Charlotte Harper says that bookshops need to realise that customers will still come to them for gifts and impulse purchases, but will shop around for price and convenience at other times.

‘They will be used as a showroom by those who will make mental (or physical) notes and then buy elsewhere. They can simply accept that or try to retain these customers by, say, sticking QR codes on key titles linking to cheaper ebook editions and selling and offering expertise on ereading devices in-store.’

Combating ‘showrooming’

‘Showrooming’ is a digital age phenomenon where customers use physical bookshops to browse for ideas and information, then order the books from Amazon or Book Depository online. Amazon has capitalised on the trend, creating an iPhone app that allows you to buy items online without leaving the bookshop, simply by scanning the barcode on your phone.

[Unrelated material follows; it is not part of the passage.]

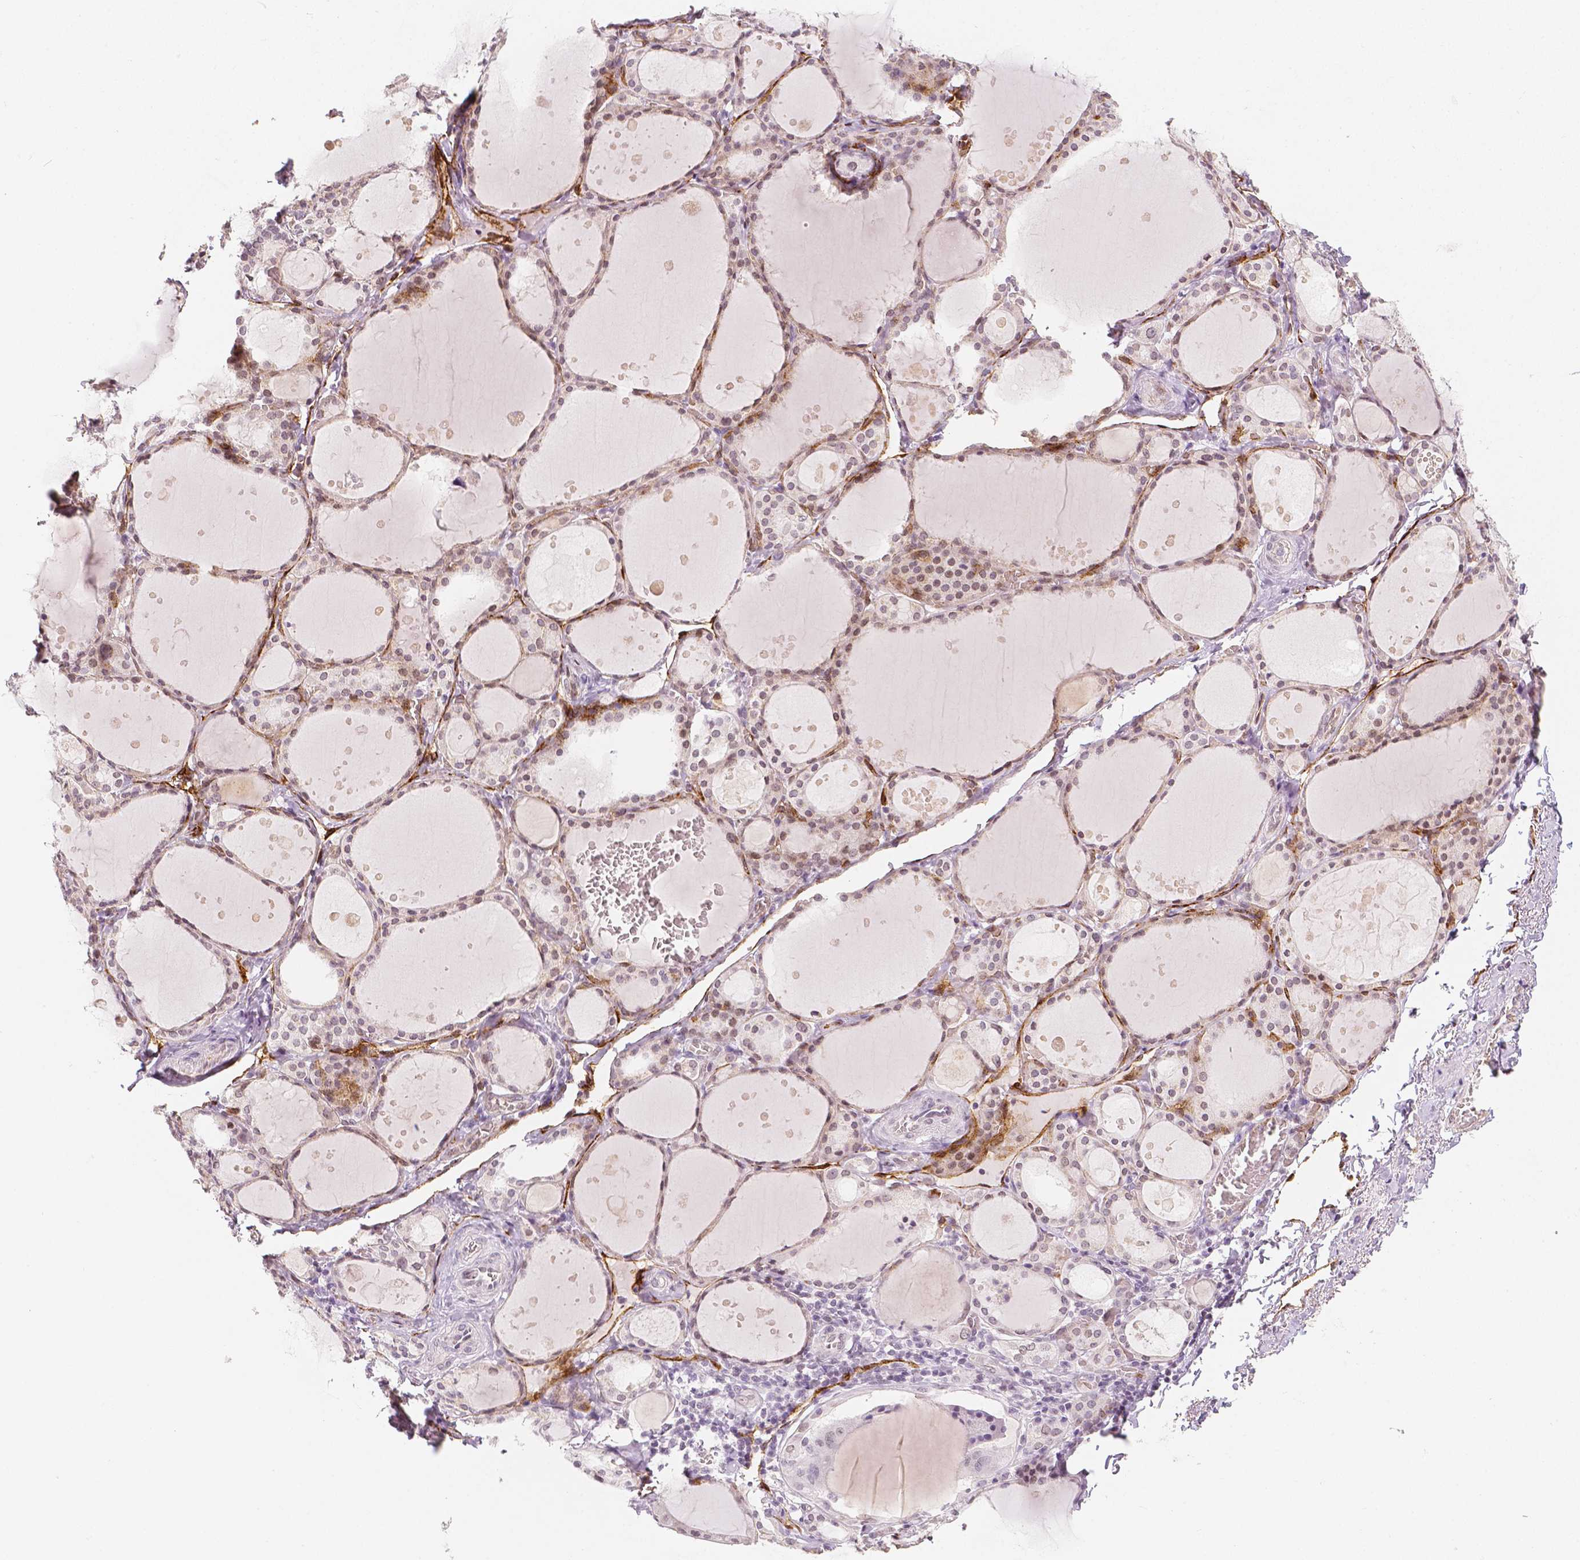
{"staining": {"intensity": "moderate", "quantity": ">75%", "location": "nuclear"}, "tissue": "thyroid gland", "cell_type": "Glandular cells", "image_type": "normal", "snomed": [{"axis": "morphology", "description": "Normal tissue, NOS"}, {"axis": "topography", "description": "Thyroid gland"}], "caption": "Glandular cells demonstrate medium levels of moderate nuclear staining in about >75% of cells in benign thyroid gland. (brown staining indicates protein expression, while blue staining denotes nuclei).", "gene": "KDM5B", "patient": {"sex": "male", "age": 68}}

Corrie Perkin’s My Bookshop has addressed such practices subtly, with a line of bookmarks and cards promoting books and bookshops. One includes a quote from Ann Patchett’s The Bookshop Strikes Back: ‘If a bookstore matters to you, then shop at a bookstore’.

Embiggen Books has created posters that discourage people from showrooming, with slogans such as ‘Find it here, Buy it here, Keep us here’.

‘I imagine people do it, but at the same time, people are using all of that technology to find the books they want when they come to me,’ says Fiona Stager. ‘They’ll often hand over a photo of a book and say, My friend told me about this.’

Awareness campaigns and crowdsourcing

Andrea Hanke, editor of industry magazine Books and Publishing, is enthusiastic about industry-wide campaigns designed to increase community awareness of the role bookshops play.

More than 20,000 people voted in the Australia’s Favourite Bookshop poll as part of this year’s National Bookshop Day (run by the Australian Booksellers' Association). Andrea believes that the initiative has been ‘really useful in getting positive stories about local bookshops into the mainstream media.’

National Bookshop Day 2013

Above: William McInnes in the promo for National Bookshop Day 2013.

She also ‘loves’ the current UK campaign, featuring photos of celebrities carrying cloth bags with the slogan ‘Books Are My Bag’. ‘It’s a great collaboration between booksellers, publishers and a hotshot advertising firm.’

In America, several indie booksellers have turned to crowdsourcing to raise funds. Could that happen in Australia? Joel Becker is uncomfortable about the idea of bookshops being regarded as charities, rather than ‘important parts of their local business and cultural communities’. But, he says, there have been instances of the customer base of a bookshop being mobilised to save the shop, going to ‘extraordinary means’ to preserve its place in the community.

He cites Melbourne’s Collected Works, an iconic poetry and philosophy bookshop that was considering closing its doors a few years ago, due to a likely rent increase. ‘Their customers, as a grass roots engagement, organised a Christmas buying evening, coupled with poetry readings, and increased their sales by enough on that night to wear the rental increase.’

‘A sense of community is great but it will not save bookshops,’ says Jon Page. ‘What bookshops are facing at the moment is battle over relevancy in the changing retail environment. The bookshop needs to be the primary place readers seek out books, whatever the format, otherwise only a handful are going to survive.’